Cosa farai:
• A. Cita parola per parola dal testo sulla credibilità dei miracoli il tratto che va da "Vi sono altri" fino a "(Giovanni 9, 6-7).".
• B. Scrivi il seguito del testo sulla credibilità dei miracoli, riprendendo subito dopo la sua ultima frase.

Testo da leggere:
* * * * * * * * *

Ecco allora che appena possibile erano coinvolte più persone, una garantiva per l'altra. Naturalmente i casi più credibili erano quelli di manifestazioni del soprannaturale che avvenivano in pubblico. Qui i partecipanti potevano tutti testimoniare del miracolo. Un conto è se un'apparizione si manifesta di notte a un eremita un altro se avviene durante una solenne cerimonia alla presenza di tutta la città. La manifestazione soprannaturale davanti a più persone prende quindi quota nella sua credibilità. Nello stesso vangelo si riscontra questa forma di avvaloramento, quando (in corrispondenza della morte di risto sul Calvario) si incontrarono in giro dei morti, e "furono visti da molti". Anche allora era chiaro che se una sola vecchia o un solo uomo avessero visto un morto che cammina per strada, li avrebbero presi per allucinati o ubriachi. Se i morti furono visti da molti la cosa cambia aspetto e credibilità

Naturalmente anche qui non tutto è risolto: occorre essere sicuri che quell'episodio si sia davvero verificato. In altre parole, il problema della veridicità si sposta dal riconoscimento delle reliquia alla credibilità del cronista. Basta infatti che al posto di inventasi una reliquia ci si inventi l'evento miracoloso. E qui casca l'asino. Sappiamo che i cronisti antichi non avevano di certo la nostra mentalità, e tendevano a finalizzare i loro scritti a qualche (magari nobilissimo) scopo, fenomeno che non manca neppure oggi, ma allora accettato ancor più di quanto siamo portati a fare noi moderni. E questo accadeva anche nei tempi più remoti: i resoconti della vita dei faraoni sulle loro tombe hanno un intento celebrativo e non di testimonianza storica. Ad esempio, un atto di eroismo viene riportato identico nei dettagli attribuendolo a più faraoni, ciascuno dei due sarebbe rimasto indietro rispetto alla scorta, sarebbe entrato in contatto con un certo numero di nemici, il faraone combattendo da solo avrebbe sbaragliato tutti questi nemici.... Che sia capitata la stessa identica cosa a due diversi faraoni è praticamente impossibile, e questo conferma che l'istoriazione non ha scopi biografici ma di pura esaltazione. [Gardiner, la civiltà dell'antico Egitto]

Vi sono altri esempi che riguardano l'epoca che stiamo trattando. Nel vangelo di Giovanni si legge della guarigione miracolosa di un cieco.
Gesù « Sputò per terra, fece del fango con la saliva, spalmò il fango sugli occhi del cieco e gli disse: «Va' a lavarti nella piscina di Siloe (che significa inviato)». Quegli andò, si lavò e tornò che ci vedeva. » (Giovanni 9, 6-7).

Lo stesso identico miracolo viene attribuito all'imperatore Vespasiano, che (pur riluttante) pose la propria saliva sugli occhi di un cieco e quello fu guarito. Leggiamo in Tacito:

Durante quei mesi in cui Vespasiano aspettava ad Alessandria il ritorno periodico dei venti estivi ed il mare tranquillo, accaddero numerosi miracoli che mostrarono il favore del cielo ed una certa inclinazione degli dèi verso di lui. .... Un popolano di Alessandria, notoriamente privo della vista, gli abbracciò un giorno le ginocchia e gli chiese, tra i gemiti, di guarirlo dalla cecità, ... e pregava il principe di degnarsi di cospargergli di saliva le guance e i globi oculari. Vespasiano allora, con volto lieto, dà retta alle loro preghiere tra la tensione della folla presente …. e il cieco riebbe la vista.

* * * * * * * * *

[Elementi archiviati]
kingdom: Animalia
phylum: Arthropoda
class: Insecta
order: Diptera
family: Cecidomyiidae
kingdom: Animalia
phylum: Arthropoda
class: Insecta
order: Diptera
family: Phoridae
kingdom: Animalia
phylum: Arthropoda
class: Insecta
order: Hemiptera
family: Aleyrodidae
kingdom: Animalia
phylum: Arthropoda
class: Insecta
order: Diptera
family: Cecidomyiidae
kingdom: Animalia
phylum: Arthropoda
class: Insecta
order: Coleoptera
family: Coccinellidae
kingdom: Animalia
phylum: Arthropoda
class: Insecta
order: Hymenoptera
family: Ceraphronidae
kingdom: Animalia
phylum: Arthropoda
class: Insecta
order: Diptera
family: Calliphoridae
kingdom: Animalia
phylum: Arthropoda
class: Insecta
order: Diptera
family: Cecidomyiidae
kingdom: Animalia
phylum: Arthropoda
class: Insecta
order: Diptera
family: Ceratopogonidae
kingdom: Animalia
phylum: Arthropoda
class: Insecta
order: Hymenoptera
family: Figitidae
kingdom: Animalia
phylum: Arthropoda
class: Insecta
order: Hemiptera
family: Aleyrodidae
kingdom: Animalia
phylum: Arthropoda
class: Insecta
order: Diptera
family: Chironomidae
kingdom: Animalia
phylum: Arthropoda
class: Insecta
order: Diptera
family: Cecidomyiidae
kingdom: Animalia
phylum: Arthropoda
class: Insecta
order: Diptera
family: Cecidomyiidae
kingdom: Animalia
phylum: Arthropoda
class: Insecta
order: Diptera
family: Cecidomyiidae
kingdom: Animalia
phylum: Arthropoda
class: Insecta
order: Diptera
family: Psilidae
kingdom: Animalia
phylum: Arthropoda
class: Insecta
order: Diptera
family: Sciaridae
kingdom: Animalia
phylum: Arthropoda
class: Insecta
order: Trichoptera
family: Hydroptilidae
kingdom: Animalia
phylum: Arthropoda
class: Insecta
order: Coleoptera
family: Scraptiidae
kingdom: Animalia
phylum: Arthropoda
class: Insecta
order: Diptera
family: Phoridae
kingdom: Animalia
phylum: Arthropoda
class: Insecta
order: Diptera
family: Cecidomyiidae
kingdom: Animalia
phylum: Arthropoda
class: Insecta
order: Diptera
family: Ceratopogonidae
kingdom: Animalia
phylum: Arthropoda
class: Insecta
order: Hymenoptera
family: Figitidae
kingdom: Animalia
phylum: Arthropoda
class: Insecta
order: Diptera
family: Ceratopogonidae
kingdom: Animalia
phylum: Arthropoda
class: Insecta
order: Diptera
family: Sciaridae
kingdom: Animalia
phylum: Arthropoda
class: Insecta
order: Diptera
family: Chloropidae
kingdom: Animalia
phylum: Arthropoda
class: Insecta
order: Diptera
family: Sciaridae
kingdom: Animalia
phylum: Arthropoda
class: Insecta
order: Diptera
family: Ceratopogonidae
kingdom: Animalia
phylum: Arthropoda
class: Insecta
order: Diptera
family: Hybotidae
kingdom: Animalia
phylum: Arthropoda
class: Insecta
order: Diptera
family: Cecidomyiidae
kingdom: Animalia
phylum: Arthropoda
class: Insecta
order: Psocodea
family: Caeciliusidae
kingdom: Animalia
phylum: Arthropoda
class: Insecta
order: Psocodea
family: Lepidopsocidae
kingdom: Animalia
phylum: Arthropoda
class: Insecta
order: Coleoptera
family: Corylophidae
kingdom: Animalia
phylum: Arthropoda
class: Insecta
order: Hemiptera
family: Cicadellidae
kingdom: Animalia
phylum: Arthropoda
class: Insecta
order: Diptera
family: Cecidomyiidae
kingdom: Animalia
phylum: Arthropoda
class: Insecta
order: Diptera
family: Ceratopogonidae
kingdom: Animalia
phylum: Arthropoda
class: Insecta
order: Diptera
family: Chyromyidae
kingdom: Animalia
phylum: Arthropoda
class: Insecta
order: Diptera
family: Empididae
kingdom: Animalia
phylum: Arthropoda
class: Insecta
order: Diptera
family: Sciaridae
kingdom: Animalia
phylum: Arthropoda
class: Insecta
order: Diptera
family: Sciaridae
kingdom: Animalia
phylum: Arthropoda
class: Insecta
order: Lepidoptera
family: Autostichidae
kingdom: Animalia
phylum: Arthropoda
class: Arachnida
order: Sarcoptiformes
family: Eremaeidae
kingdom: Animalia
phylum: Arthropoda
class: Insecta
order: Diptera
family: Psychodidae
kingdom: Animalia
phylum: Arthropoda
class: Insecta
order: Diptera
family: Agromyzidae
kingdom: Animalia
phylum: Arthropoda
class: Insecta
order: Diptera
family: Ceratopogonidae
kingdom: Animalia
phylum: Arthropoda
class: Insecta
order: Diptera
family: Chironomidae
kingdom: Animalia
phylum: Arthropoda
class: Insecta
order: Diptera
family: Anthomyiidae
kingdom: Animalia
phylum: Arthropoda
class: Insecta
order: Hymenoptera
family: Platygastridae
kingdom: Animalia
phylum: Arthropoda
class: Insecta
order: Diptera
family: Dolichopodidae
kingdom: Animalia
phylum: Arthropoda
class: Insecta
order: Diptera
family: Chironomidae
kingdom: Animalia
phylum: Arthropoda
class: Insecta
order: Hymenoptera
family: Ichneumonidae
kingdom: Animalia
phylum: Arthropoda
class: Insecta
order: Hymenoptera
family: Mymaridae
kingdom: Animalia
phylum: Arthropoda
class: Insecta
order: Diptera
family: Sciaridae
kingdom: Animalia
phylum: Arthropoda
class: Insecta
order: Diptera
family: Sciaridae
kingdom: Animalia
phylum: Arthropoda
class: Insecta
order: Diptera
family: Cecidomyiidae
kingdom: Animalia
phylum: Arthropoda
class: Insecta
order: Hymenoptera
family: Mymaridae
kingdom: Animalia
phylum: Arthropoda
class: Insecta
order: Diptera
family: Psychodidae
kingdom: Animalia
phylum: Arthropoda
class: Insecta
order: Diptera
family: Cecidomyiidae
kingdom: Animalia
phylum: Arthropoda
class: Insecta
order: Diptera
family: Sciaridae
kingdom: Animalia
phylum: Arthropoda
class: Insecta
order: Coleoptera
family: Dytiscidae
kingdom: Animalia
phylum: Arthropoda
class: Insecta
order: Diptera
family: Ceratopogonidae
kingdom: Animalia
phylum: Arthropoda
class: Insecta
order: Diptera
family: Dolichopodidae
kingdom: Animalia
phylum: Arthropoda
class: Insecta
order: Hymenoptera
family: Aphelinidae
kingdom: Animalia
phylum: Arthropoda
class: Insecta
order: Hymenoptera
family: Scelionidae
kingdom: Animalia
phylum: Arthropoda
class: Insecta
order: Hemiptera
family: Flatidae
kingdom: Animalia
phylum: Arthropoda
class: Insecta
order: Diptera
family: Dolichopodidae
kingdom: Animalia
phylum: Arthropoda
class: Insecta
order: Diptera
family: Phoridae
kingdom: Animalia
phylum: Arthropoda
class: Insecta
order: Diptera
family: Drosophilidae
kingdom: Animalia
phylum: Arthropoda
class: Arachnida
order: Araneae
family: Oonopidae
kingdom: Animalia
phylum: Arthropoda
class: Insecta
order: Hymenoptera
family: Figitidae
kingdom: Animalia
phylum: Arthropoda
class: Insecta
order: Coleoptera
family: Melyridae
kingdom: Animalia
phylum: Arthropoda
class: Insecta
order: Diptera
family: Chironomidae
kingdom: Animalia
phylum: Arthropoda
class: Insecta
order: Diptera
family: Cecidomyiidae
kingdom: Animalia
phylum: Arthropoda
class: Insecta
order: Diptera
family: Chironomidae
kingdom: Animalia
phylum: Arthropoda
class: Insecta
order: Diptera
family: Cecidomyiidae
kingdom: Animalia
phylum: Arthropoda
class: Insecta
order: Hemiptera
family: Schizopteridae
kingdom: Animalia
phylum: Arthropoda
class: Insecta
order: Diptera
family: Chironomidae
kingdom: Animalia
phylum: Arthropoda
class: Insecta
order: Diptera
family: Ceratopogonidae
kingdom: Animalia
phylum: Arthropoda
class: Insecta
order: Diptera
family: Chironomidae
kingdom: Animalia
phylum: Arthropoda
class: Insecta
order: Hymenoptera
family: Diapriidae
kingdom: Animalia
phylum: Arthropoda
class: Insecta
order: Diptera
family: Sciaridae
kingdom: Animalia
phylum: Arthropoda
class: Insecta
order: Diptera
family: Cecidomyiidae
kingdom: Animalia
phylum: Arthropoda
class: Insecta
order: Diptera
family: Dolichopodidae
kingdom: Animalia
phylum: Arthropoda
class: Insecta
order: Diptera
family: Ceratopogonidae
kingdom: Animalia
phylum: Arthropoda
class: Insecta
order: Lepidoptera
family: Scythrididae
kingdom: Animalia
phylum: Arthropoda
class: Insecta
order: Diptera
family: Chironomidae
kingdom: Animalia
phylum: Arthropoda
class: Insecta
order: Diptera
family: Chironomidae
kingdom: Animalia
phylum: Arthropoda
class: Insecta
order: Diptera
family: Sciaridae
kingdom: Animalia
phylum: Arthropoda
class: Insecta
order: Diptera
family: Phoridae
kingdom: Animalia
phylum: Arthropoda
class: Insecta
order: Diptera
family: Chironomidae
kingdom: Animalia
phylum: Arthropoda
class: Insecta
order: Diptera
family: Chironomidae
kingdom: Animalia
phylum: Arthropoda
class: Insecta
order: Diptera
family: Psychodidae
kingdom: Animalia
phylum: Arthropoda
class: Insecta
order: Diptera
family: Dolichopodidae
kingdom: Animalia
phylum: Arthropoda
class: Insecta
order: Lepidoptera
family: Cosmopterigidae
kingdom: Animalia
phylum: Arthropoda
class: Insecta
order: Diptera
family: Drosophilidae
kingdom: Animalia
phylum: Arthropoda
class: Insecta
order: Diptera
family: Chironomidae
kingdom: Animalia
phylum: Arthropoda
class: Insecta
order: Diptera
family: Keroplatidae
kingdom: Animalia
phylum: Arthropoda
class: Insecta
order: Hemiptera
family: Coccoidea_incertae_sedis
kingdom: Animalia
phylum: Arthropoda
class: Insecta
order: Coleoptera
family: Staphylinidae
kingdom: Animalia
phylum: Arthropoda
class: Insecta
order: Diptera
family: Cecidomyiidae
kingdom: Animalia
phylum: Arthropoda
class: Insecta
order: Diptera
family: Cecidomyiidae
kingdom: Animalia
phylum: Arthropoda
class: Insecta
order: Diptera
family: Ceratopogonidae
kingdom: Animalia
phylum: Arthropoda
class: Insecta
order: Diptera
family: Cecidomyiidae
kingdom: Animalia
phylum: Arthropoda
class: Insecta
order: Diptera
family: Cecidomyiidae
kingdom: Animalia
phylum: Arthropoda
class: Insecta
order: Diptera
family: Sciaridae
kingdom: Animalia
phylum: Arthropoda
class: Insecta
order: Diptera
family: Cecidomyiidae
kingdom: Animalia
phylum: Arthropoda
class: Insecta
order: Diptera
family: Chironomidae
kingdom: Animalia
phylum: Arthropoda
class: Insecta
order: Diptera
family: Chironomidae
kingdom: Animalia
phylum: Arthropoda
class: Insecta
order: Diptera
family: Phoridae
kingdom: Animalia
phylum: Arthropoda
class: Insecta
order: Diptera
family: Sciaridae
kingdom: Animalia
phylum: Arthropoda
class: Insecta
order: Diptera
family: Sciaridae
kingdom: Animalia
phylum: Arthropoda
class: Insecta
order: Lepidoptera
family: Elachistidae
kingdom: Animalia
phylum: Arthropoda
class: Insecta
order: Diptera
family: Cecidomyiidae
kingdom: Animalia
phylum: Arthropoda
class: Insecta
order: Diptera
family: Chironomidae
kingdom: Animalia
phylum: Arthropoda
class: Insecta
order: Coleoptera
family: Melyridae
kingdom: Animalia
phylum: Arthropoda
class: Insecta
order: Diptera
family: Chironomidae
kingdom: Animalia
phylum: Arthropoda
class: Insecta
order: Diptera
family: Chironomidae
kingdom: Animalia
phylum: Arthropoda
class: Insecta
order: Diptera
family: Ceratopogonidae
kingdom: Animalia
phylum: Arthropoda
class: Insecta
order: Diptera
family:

* * * * * * * * *

Risposte ai compiti:
• A.
Vi sono altri esempi che riguardano l'epoca che stiamo trattando. Nel vangelo di Giovanni si legge della guarigione miracolosa di un cieco.
Gesù « Sputò per terra, fece del fango con la saliva, spalmò il fango sugli occhi del cieco e gli disse: «Va' a lavarti nella piscina di Siloe (che significa inviato)». Quegli andò, si lavò e tornò che ci vedeva. » (Giovanni 9, 6-7).

• B.
La saliva guarisce i ciechi? Normalmente no. E' probabile che un evento così straordinario capiti in ambedue i casi? No. Chi mente? L'evangelista o Tacito? Non so, o uno o l'altro o entrambi, ma di certo non possono aver ragione tutti e due. (tra l'altro l'episodio narrato da Tacito viene accennato anche da Svetonio e indirettamente da Dione Cassio)
Ecco dunque il problema in sintesi:

1-L'autenticità garantita da terzi non fa che spostare il problema dell'affidabilità della prova su chi garantisce, e che può facilmente sbagliare magari in buona fede.

2-L'autenticità continuativa (per la conoscenza di ogni passaggio) E' ben difficile che una reliquia sia stata certificata e poi conservata in un determinato posto per mille, duemila anni o giù di lì. Molte delle gradi reliquie compaiono e scompaiono nel corso dei secoli. In altri casi compaiono semplicemente a distanza di secoli o o di millenni senza che prima ne sia fatta menzione o senza un motivo plausibile che indichi che la reliquia ritrovata è quella stessa che era scomparsa secoli prima. Ad esempio, non vi sono indizi credibili che la sindone di Torino sia il panno col volto di Cristo non dipinto da mano umana che veniva esposto sulle mura di Edessa, come sostiene qualche studioso. Cosa possibile, ma improbabile, questa teoria potrebbe apparire un tentativo di datare la sindone più indietro negli anni rispetto a quando è comparsa. Sospetto aggravato da quando i test scientifici la fanno risalire al medioevo.
Anche per reliquie relativamente recenti non manca qualche dubbio di autenticità. Come si fa ad essere certi che le bancarelle fuori dal santuario vendano delle vere bende insanguinate del santo e non garze di seconda mano fatte passare per reliquie dal commerciante?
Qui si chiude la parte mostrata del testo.